Assignment: The records below need to be restated word for word.

** Data shown follows **

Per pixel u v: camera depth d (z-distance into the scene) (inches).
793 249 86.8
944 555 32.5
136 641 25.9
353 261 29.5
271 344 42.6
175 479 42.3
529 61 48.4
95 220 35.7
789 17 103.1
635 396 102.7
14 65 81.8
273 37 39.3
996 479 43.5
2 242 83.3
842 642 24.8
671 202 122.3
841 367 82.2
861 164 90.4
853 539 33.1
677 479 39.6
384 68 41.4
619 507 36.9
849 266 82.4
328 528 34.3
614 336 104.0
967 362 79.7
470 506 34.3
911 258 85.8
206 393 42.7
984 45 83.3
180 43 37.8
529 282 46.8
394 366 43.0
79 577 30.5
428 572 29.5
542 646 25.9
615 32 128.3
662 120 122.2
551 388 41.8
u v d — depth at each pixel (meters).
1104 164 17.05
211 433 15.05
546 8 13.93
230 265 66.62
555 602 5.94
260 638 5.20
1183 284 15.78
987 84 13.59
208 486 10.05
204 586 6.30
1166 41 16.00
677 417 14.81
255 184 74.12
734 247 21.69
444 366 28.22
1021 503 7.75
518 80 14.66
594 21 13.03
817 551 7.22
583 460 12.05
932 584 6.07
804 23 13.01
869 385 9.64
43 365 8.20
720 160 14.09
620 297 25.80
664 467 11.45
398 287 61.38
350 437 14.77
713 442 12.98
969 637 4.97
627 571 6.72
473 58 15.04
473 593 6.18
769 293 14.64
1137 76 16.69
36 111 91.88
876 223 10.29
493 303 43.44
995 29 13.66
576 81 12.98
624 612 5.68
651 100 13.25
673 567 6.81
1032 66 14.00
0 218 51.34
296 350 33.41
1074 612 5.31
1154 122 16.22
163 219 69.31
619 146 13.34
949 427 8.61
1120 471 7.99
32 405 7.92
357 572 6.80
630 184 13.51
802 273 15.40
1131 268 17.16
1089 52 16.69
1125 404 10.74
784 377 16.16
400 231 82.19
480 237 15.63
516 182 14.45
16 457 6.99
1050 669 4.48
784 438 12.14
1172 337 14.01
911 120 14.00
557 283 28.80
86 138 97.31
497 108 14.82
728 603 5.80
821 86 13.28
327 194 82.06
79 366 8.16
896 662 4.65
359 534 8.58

** End of Data shown **

Result below:
Per pixel u v: camera depth d (z-distance into the scene) (inches).
793 249 86.8
944 555 32.5
136 641 25.9
353 261 29.5
271 344 42.6
175 479 42.3
529 61 48.4
95 220 35.7
789 17 103.1
635 396 102.7
14 65 81.8
273 37 39.3
996 479 43.5
2 242 83.3
842 642 24.8
671 202 122.3
841 367 82.2
861 164 90.4
853 539 33.1
677 479 39.6
384 68 41.4
619 507 36.9
849 266 82.4
328 528 34.3
614 336 104.0
967 362 79.7
470 506 34.3
911 258 85.8
206 393 42.7
984 45 83.3
180 43 37.8
529 282 46.8
394 366 43.0
79 577 30.5
428 572 29.5
542 646 25.9
615 32 128.3
662 120 122.2
551 388 41.8
u v d — depth at each pixel (meters).
1104 164 17.05
211 433 15.05
546 8 13.93
230 265 66.62
555 602 5.94
260 638 5.20
1183 284 15.78
987 84 13.59
208 486 10.05
204 586 6.30
1166 41 16.00
677 417 14.81
255 184 74.12
734 247 21.69
444 366 28.22
1021 503 7.75
518 80 14.66
594 21 13.03
817 551 7.22
583 460 12.05
932 584 6.07
804 23 13.01
869 385 9.64
43 365 8.20
720 160 14.09
620 297 25.80
664 467 11.45
398 287 61.38
350 437 14.77
713 442 12.98
969 637 4.97
627 571 6.72
473 58 15.04
473 593 6.18
769 293 14.64
1137 76 16.69
36 111 91.88
876 223 10.29
493 303 43.44
995 29 13.66
576 81 12.98
624 612 5.68
651 100 13.25
673 567 6.81
1032 66 14.00
0 218 51.34
296 350 33.41
1074 612 5.31
1154 122 16.22
163 219 69.31
619 146 13.34
949 427 8.61
1120 471 7.99
32 405 7.92
357 572 6.80
630 184 13.51
802 273 15.40
1131 268 17.16
1089 52 16.69
1125 404 10.74
784 377 16.16
400 231 82.19
480 237 15.63
516 182 14.45
16 457 6.99
1050 669 4.48
784 438 12.14
1172 337 14.01
911 120 14.00
557 283 28.80
86 138 97.31
497 108 14.82
728 603 5.80
821 86 13.28
327 194 82.06
79 366 8.16
896 662 4.65
359 534 8.58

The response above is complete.